» **What you have to do**
Rewrite the lines of the records starting at the one containing "AI NAS 何時才值得部署？QNAP 拆解" and ending at the one containing "威聯通科技股份有限公司", changing "sponsored by" to "presented by" and leaving everything else unchanged.

::::::::

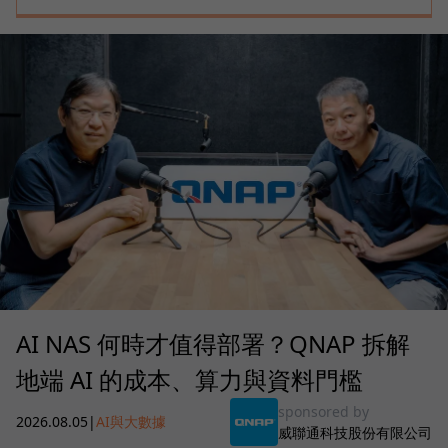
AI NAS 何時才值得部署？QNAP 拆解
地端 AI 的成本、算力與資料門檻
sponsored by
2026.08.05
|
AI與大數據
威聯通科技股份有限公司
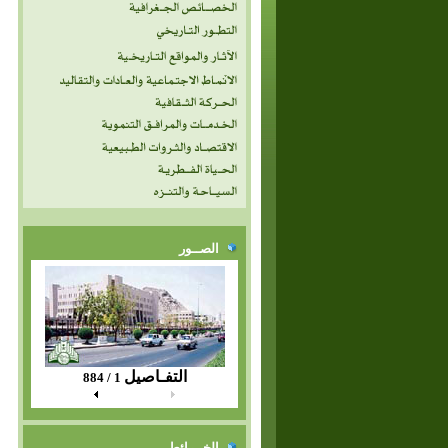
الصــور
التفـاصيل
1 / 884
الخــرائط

::::::::

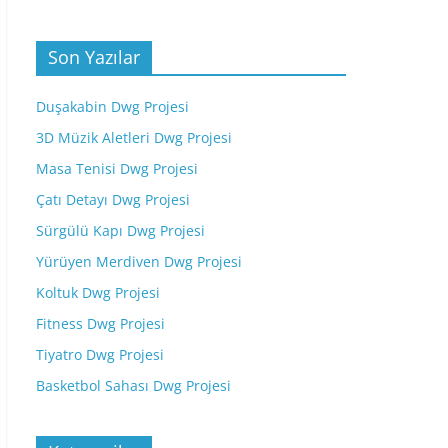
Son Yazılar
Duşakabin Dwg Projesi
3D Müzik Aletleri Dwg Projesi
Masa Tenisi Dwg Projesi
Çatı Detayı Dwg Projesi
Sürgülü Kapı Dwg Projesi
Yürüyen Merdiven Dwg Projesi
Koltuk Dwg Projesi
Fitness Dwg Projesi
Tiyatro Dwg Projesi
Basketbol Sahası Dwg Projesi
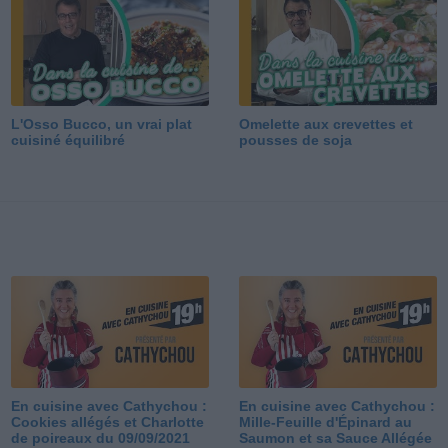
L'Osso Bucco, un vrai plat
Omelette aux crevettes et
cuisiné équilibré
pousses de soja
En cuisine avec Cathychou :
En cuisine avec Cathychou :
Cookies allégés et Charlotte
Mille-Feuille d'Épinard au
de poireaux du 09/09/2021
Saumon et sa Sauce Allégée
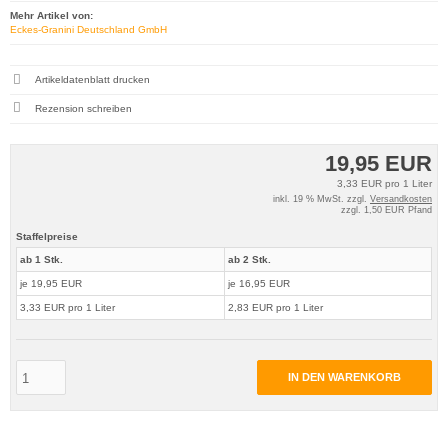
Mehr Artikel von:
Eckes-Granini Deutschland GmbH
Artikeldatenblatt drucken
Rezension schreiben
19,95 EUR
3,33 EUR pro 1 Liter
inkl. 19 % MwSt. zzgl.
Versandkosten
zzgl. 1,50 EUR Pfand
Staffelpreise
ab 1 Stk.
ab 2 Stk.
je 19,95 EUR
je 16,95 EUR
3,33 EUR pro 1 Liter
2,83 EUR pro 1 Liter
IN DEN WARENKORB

::::::::

» **Answer for the task**
AI NAS 何時才值得部署？QNAP 拆解
地端 AI 的成本、算力與資料門檻
presented by
2026.08.05
|
AI與大數據
威聯通科技股份有限公司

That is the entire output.